L'inconnu

         






   Je l’avais vu sortir du Jardin Villemin plus d’une fois. Et, plus d’une fois, je l’avais aperçu s’installer aux bords du canal Saint-Martin.

 

            Il était toujours vêtu de la même façon : un T-shirt imprimé dissimulé sous son perfecto en cuirette, auxquels il ajoutait, par temps froid, un bonnet de laine noir. 

 

Il s’assoyait en demi-tailleur et effleurait du bout de sa semelle les ridules de l’eau.
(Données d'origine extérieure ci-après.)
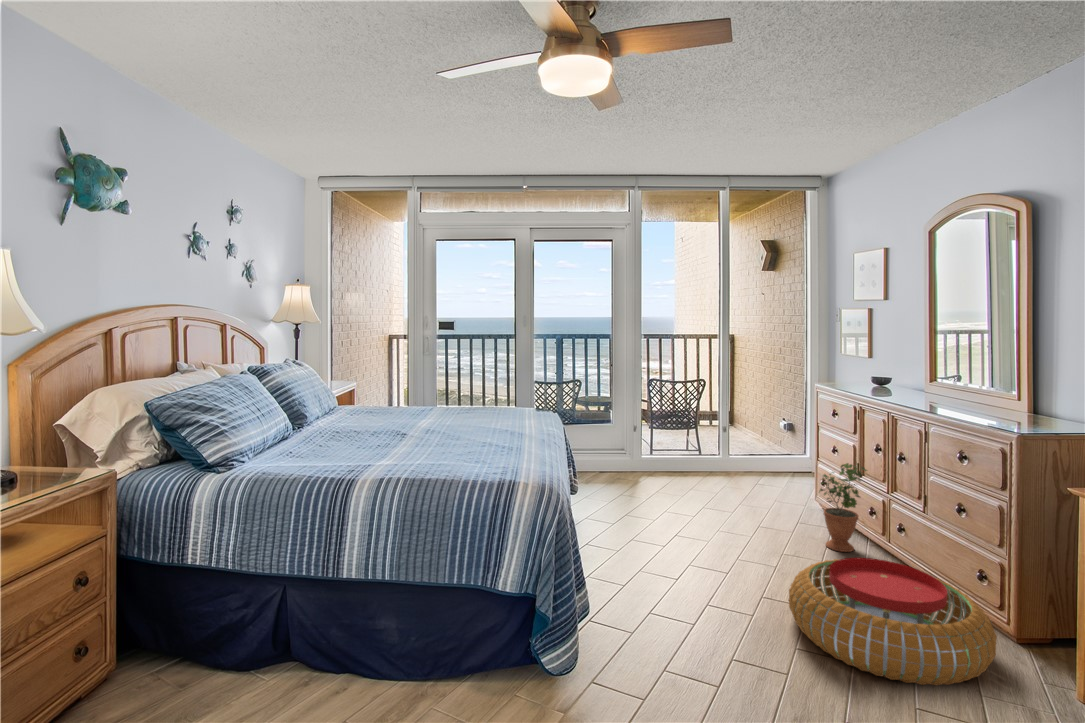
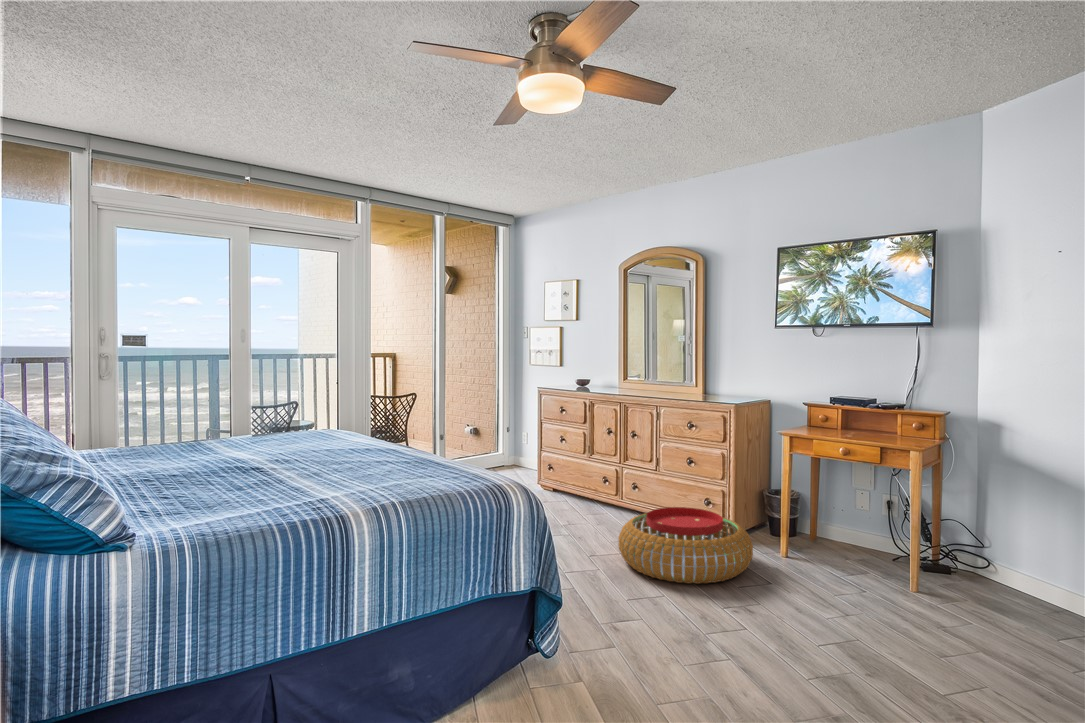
potted plant: present [819,463,867,552] -> none [573,442,607,520]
Il posait toujours près de lui son coffret de guitare. Il l’ouvrait, sans jamais la sortir. Il récupérait plutôt un petit calepin rouge aux coins arrondis par le temps.

 

Il observait.

Quelques minutes.

Quelques heures. 

 

Il notait, et son feutre n’arrêtait pas. Il se baladait de page en page en gribouillant çà et là. J’imaginais autour de lui un tourbillon de paroles, d’odeurs, de sons, d’images et de bruits. Un tourbillon qui achevait toujours sa course sur la fine pointe de son crayon. Tout ce qui était capté était inscrit. 

 

Vers la fin, je pouvais le voir relever la tête vers les nuages, une étincelle dans l’œil. Il avait trouvé son inspiration et, selon mon imagination, remerciait quelqu’un. 

 

Après quoi, il se relevait, récupérait l’entièreté de ses effets et se dirigeait vers la Passerelle Bichat. 

 

Lorsqu’il arrivait à son pied, je le perdais de vue.

 

Je n’arrivais jamais à apercevoir ce qu’il inscrivait sur les pages de son calepin et jamais je ne lui avais adressé la parole. J’étais curieux, sans plus. Mais, j’aimais imaginer qui il était. Un artiste méconnu s’inspirant de tout et de rien. Un musicien qui gagnerait à être connu. Un guitariste qui trimballe dans sa musique une panoplie de sentiments de haute volée.